> [Data extract]:
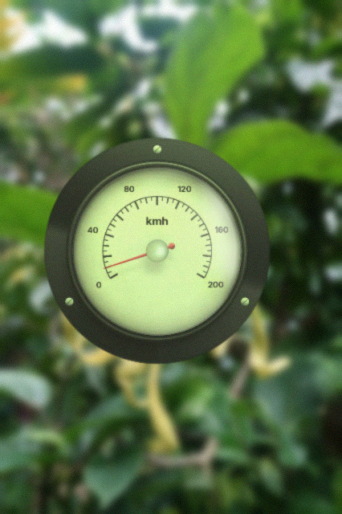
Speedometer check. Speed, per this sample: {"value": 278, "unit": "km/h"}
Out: {"value": 10, "unit": "km/h"}
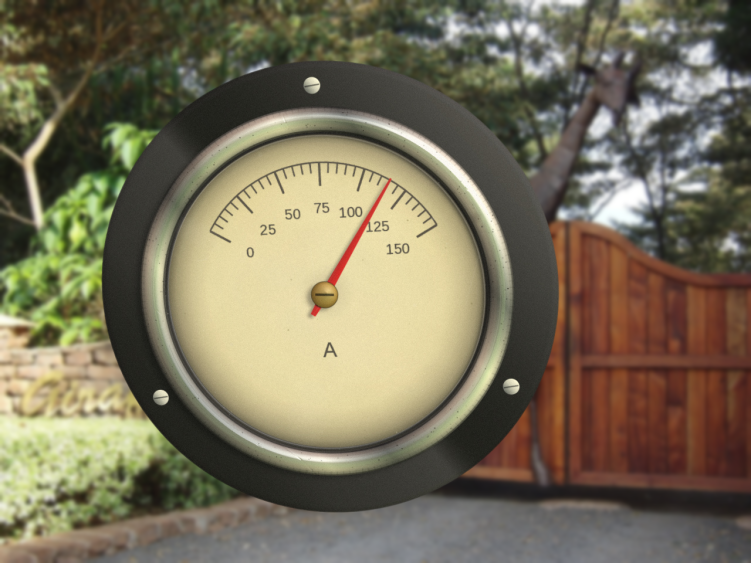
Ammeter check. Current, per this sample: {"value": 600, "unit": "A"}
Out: {"value": 115, "unit": "A"}
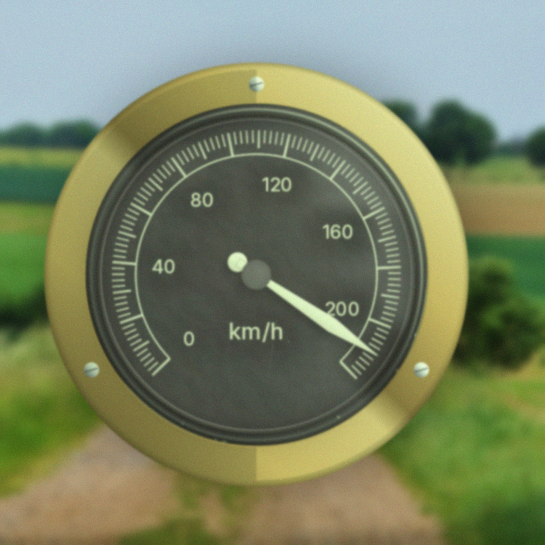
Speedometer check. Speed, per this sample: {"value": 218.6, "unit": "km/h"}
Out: {"value": 210, "unit": "km/h"}
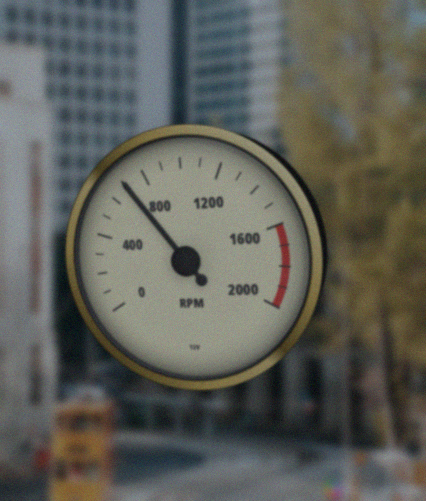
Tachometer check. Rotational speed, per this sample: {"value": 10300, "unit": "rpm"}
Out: {"value": 700, "unit": "rpm"}
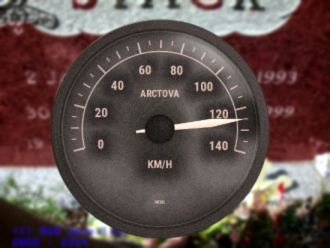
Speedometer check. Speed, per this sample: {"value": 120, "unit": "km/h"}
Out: {"value": 125, "unit": "km/h"}
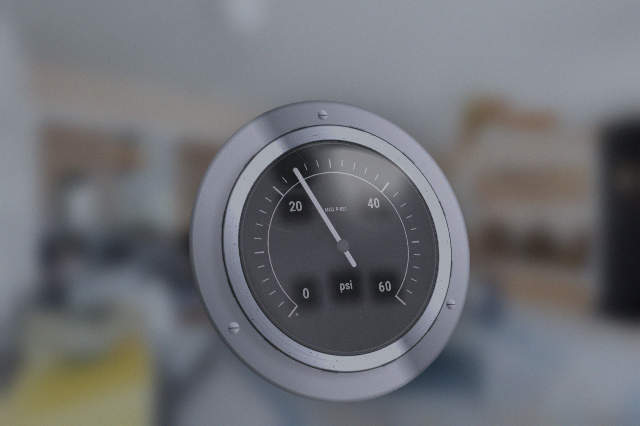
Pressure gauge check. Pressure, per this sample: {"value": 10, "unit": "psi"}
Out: {"value": 24, "unit": "psi"}
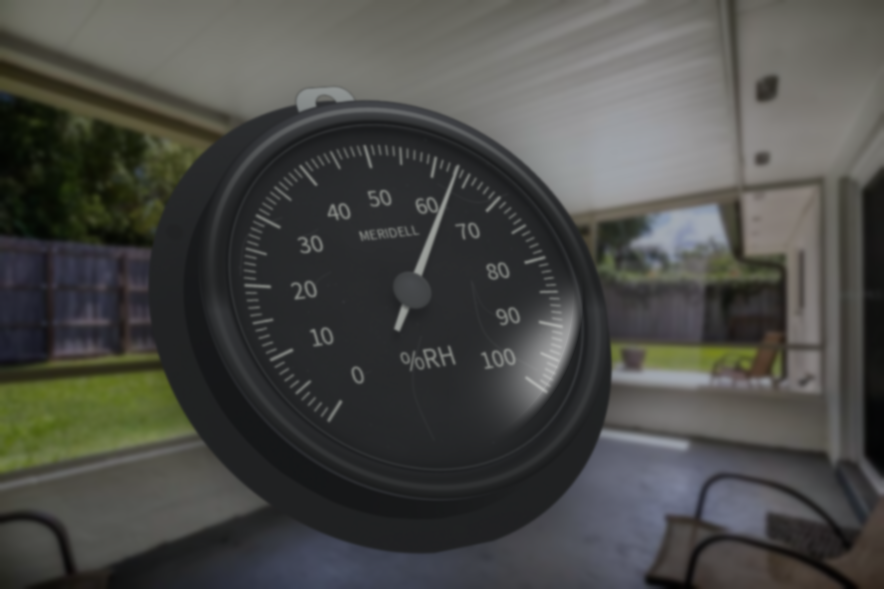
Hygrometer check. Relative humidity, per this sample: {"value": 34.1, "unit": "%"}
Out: {"value": 63, "unit": "%"}
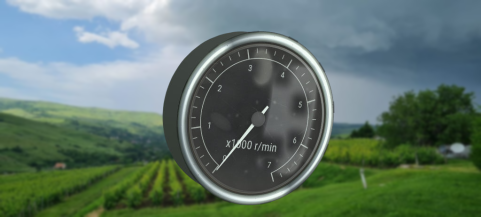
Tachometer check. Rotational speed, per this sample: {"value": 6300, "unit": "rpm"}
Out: {"value": 0, "unit": "rpm"}
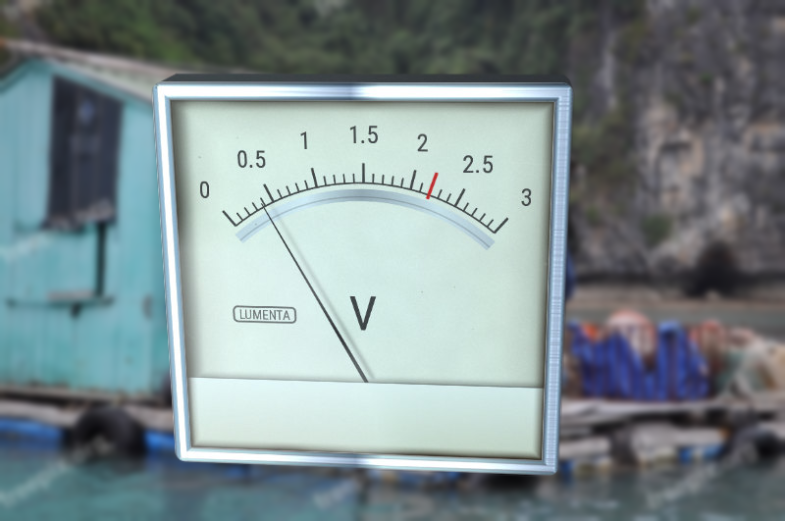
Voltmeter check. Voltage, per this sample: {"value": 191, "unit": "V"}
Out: {"value": 0.4, "unit": "V"}
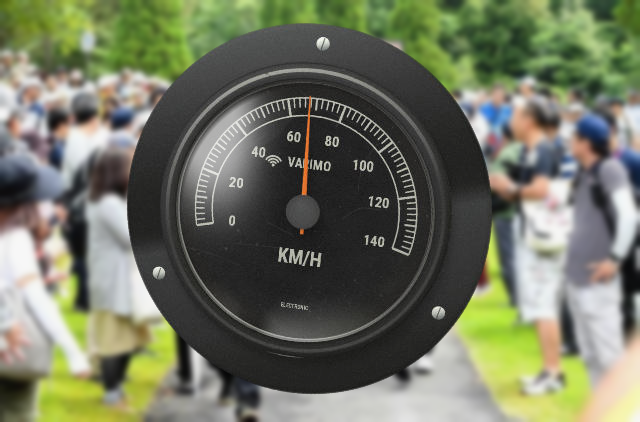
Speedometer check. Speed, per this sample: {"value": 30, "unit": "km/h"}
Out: {"value": 68, "unit": "km/h"}
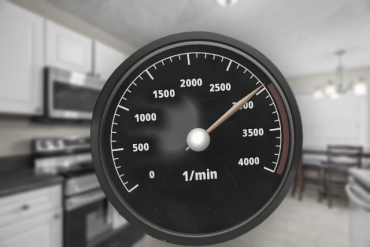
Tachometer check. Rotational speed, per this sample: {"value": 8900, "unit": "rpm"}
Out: {"value": 2950, "unit": "rpm"}
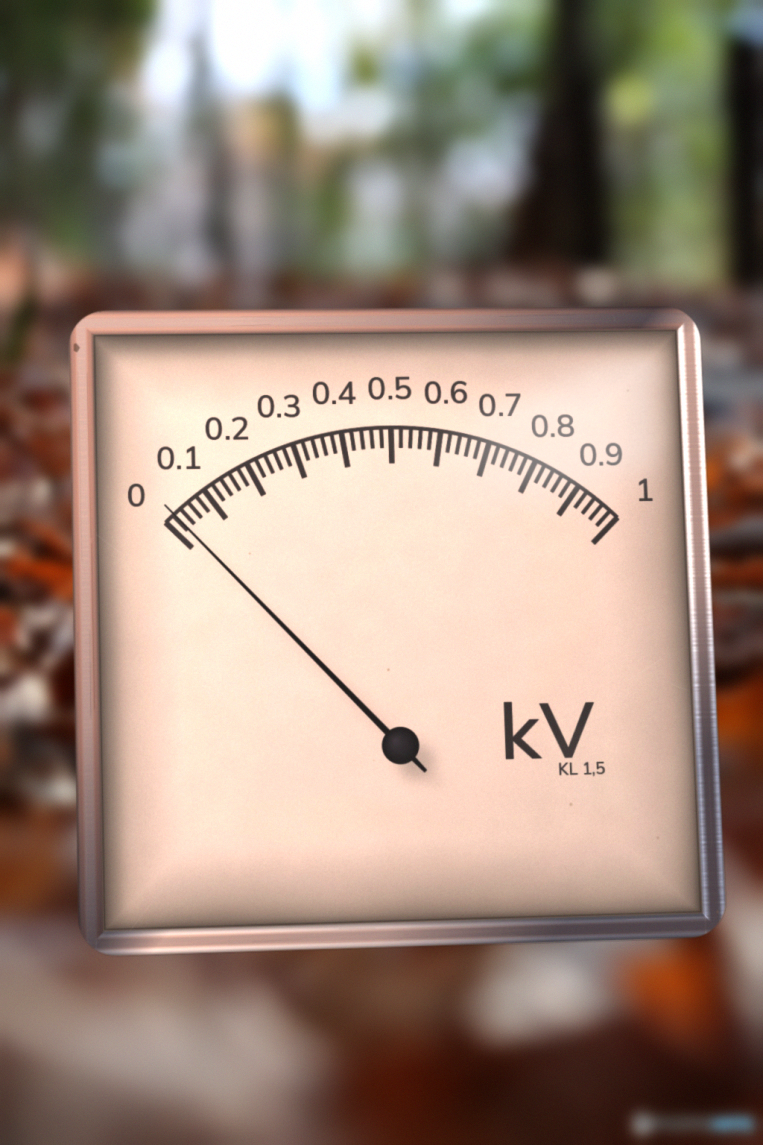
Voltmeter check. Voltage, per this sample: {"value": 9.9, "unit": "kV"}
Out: {"value": 0.02, "unit": "kV"}
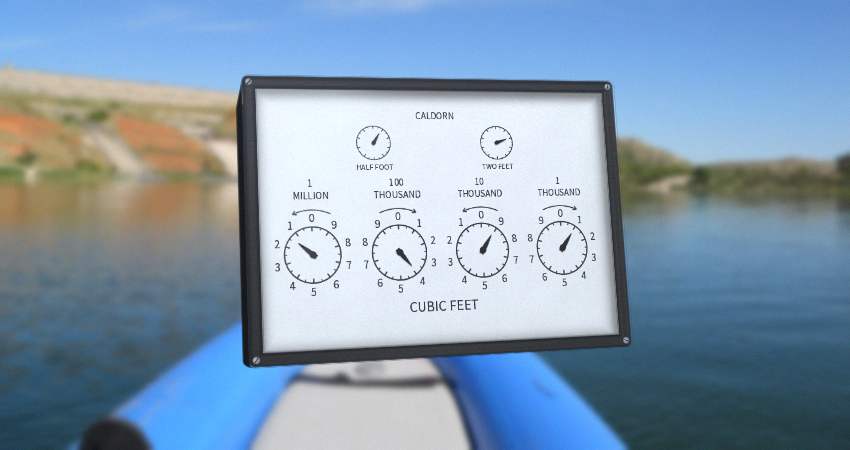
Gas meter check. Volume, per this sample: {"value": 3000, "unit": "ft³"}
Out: {"value": 139100, "unit": "ft³"}
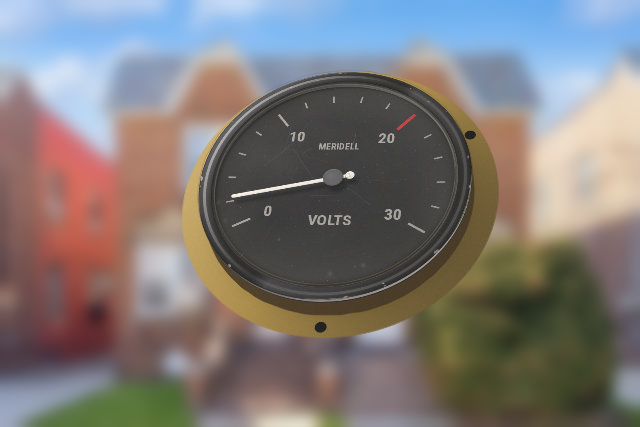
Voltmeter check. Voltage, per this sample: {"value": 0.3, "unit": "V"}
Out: {"value": 2, "unit": "V"}
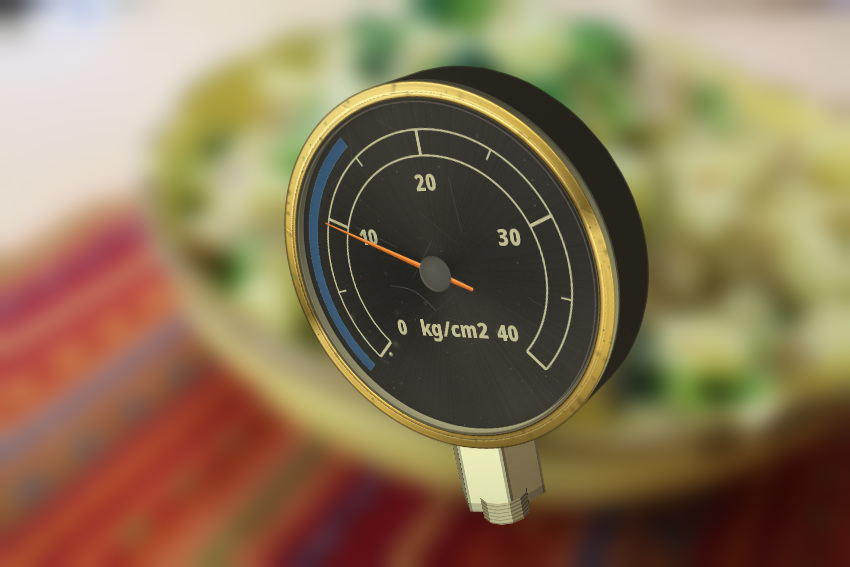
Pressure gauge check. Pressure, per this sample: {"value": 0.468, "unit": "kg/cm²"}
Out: {"value": 10, "unit": "kg/cm²"}
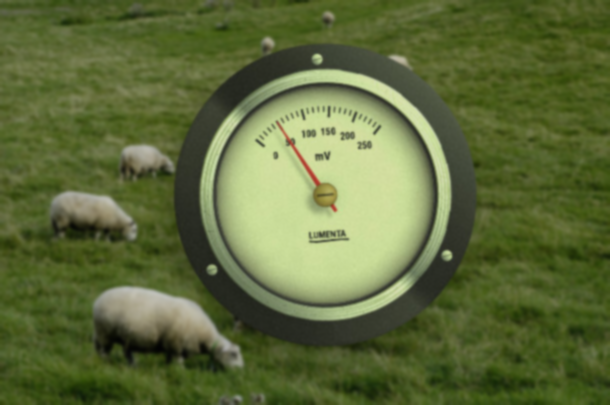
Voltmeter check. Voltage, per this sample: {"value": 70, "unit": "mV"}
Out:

> [Work instructions]:
How many of the lines above contain the word "Speedometer"? Count them and reply with the number alone.

> [Task output]:
4